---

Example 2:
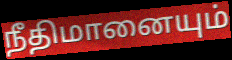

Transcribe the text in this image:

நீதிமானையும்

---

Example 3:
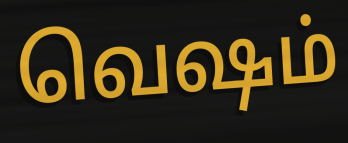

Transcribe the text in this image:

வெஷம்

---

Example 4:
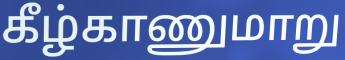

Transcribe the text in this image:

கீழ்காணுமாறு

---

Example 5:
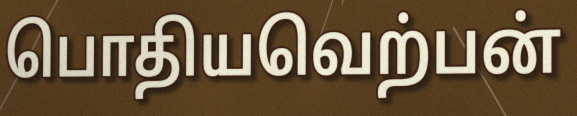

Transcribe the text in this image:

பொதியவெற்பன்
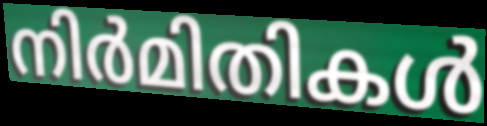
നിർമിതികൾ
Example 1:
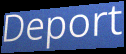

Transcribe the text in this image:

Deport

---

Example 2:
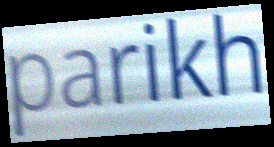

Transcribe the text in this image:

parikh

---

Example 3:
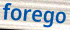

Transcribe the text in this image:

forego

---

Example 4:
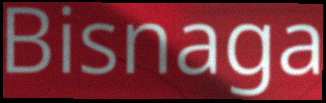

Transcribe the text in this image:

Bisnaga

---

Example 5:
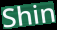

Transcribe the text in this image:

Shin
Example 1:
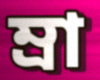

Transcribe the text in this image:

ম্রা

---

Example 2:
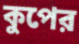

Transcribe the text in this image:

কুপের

*What is asked*.
Copy out every one of the records above line for line, leaving out the pictures.

*Task response*.
---

Example 2:

Transcribe the text in this image:

நீதிமானையும்

---

Example 3:

Transcribe the text in this image:

வெஷம்

---

Example 4:

Transcribe the text in this image:

கீழ்காணுமாறு

---

Example 5:

Transcribe the text in this image:

பொதியவெற்பன்
നിർമിതികൾ
Example 1:

Transcribe the text in this image:

Deport

---

Example 2:

Transcribe the text in this image:

parikh

---

Example 3:

Transcribe the text in this image:

forego

---

Example 4:

Transcribe the text in this image:

Bisnaga

---

Example 5:

Transcribe the text in this image:

Shin
Example 1:

Transcribe the text in this image:

ম্রা

---

Example 2:

Transcribe the text in this image:

কুপের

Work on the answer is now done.